In 2009, Sebi had instructed all fund houses to stop declaring indicative yields on FMPs and had made it compulsory for these schemes to be listed on the stock exchanges. Industry players feel that, Sebi should allow them to declare indicative yields as many fund houses are anyways informally declaring yields to their distributors.
FMPs are passively managed income schemes, which invest in corporate and government debt papers, thereby earning interest, which is then given back to investors on its closure. They are so called because they have a fixed tenure ranging from three months to three years and are close-ended in nature. A senior official from the leading fund house on condition of anonymity said, “there are many investors who won’t invest until one tells them about its return giving. So now there are many distributors who are secretly telling yields and selling the products.”

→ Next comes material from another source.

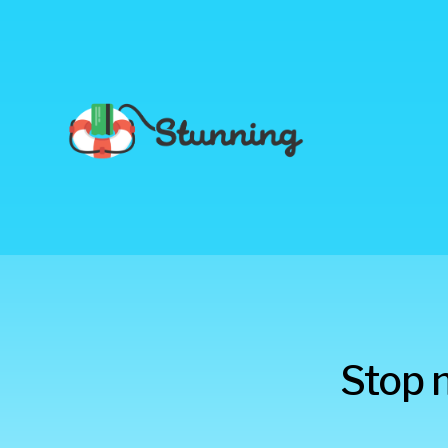
Stunning
Stop 
Blog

According to some market participants, Amfi is taking up the issue when they meet the new Sebi chief for the first time. “We hope Sebi might look in the matter; it is very difficult to convince a retail investor without giving them yields. We are just asking regulator to allow us to indicate yields in some range, which will be useful for us in selling the product.”
However Amfi official declined to comment on the issue. In the month of January alone over 12,700 crore were raised from 48 FMPs
Dhirendra Kumar, CEO of Value Research says, “For the regulator, giving indicating yields (for FMPs) hints at protection of capital, which is actually not the case with FMPs (afterall, there could be default on bond repayments). Also post 2008 crises, with industry facing severe liquidity crises, regulator has taken several steps to prevent an encore.”